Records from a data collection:
>>>>
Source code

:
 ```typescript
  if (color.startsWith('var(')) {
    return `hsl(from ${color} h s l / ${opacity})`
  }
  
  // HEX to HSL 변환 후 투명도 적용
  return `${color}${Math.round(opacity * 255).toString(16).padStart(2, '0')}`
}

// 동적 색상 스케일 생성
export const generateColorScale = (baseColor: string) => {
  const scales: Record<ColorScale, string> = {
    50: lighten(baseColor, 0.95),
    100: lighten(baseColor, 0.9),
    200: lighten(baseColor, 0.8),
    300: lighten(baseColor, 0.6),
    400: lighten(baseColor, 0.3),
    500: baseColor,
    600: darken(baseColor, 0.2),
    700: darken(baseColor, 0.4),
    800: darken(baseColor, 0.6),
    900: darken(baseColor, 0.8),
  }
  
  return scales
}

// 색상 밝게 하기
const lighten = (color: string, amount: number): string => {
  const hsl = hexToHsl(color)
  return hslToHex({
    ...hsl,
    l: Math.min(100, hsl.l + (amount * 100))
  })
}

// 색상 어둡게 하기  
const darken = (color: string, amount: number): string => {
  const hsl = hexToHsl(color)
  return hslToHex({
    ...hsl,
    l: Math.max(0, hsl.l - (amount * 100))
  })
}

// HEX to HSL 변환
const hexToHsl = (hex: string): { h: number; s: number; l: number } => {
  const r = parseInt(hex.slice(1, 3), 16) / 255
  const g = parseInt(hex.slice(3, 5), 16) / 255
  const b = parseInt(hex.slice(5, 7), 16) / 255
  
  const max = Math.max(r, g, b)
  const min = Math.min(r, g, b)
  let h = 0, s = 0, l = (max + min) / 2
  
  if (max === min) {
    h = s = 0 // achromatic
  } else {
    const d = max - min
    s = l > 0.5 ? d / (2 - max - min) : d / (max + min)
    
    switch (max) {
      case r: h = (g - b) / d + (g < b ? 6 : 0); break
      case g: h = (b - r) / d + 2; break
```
<<<<
** REQUIREMENT **
All lines above that hold the string "return" should be copied.

** TASK RESPONSE **
    return `hsl(from ${color} h s l / ${opacity})`
  return `${color}${Math.round(opacity * 255).toString(16).padStart(2, '0')}`
  return scales
  return hslToHex({
  return hslToHex({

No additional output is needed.